Symposium reveals racial disparities, troublesome drug side effects
THURSDAY, Sept. 6 (HealthDay News) -- New studies from the first annual Breast Cancer Symposium shed light on racial differences in breast cancer, how not sticking with treatment can affect survival, and how nagging side effects cause people to stop their therapies.
The symposium, held in San Francisco, is co-sponsored by the American Society of Breast Disease, the American Society of Breast Surgeons, the American Society of Clinical Oncology, the American Society for Therapeutic Radiology and Oncology, the National Consortium of Breast Centers, and the Society of Surgical Oncology.
An estimated 180,000 new cases of breast cancer will be diagnosed in the United States in 2007, and more than 40,000 people will die from the disease. After lung cancer, breast cancer is the second leading cause of cancer death in women.
Although the overall incidence of breast cancer is lower in black women than white women, survival rates are lower among black women.
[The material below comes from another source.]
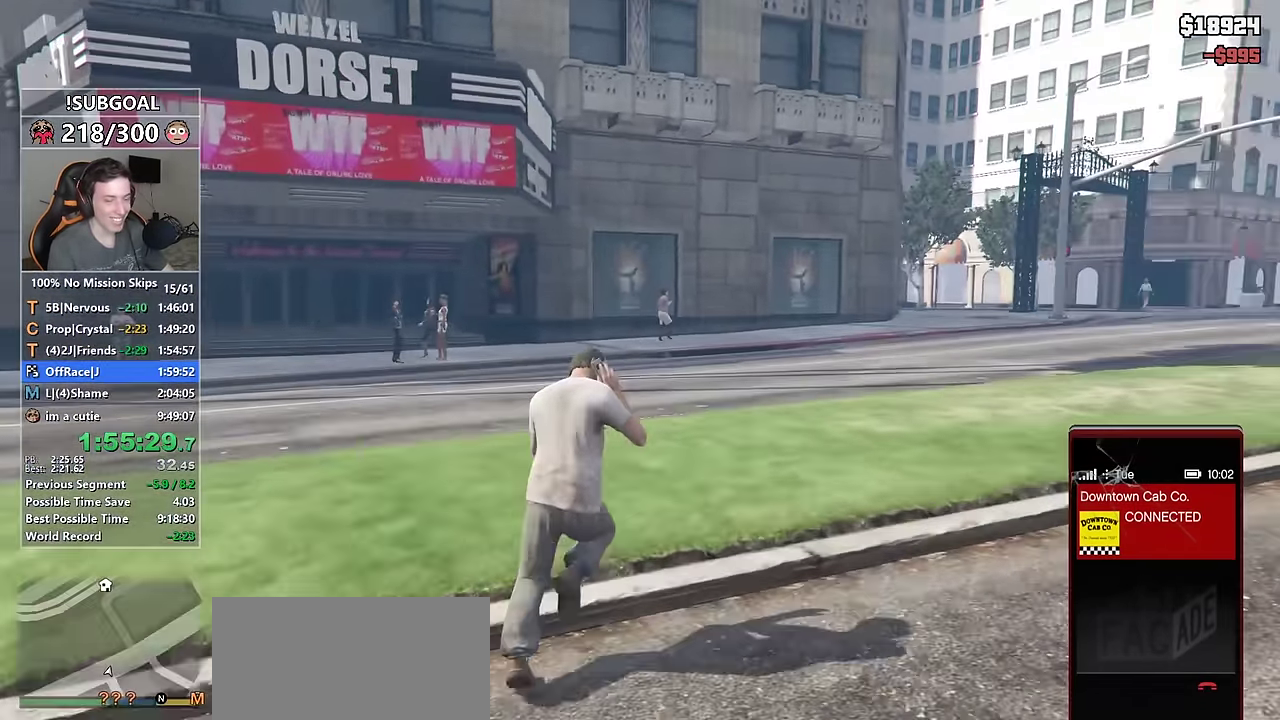
{"keys": [], "mouse": [], "events": []}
Black women also have a higher incidence of the disease at younger ages and tend to be diagnosed at later stages.
Experts point to socioeconomic factors as the reason for much of this discrepancy, but, as one study presented at the meeting showed, the tumor's biology also plays a role.
After analyzing data on more than 170,000 cases of breast cancer in both black and white U.S. women, investigators concluded that, among invasive cancers, estrogen receptor (ER)-negative tumors were significantly more frequent in black women at all stages of the disease and in all age categories.
ER-negative tumors have a less favorable prognosis than ER-positive tumors, which have more treatment options.
Thirty-nine percent of black women had ER-negative tumors compared with 22 percent of white women.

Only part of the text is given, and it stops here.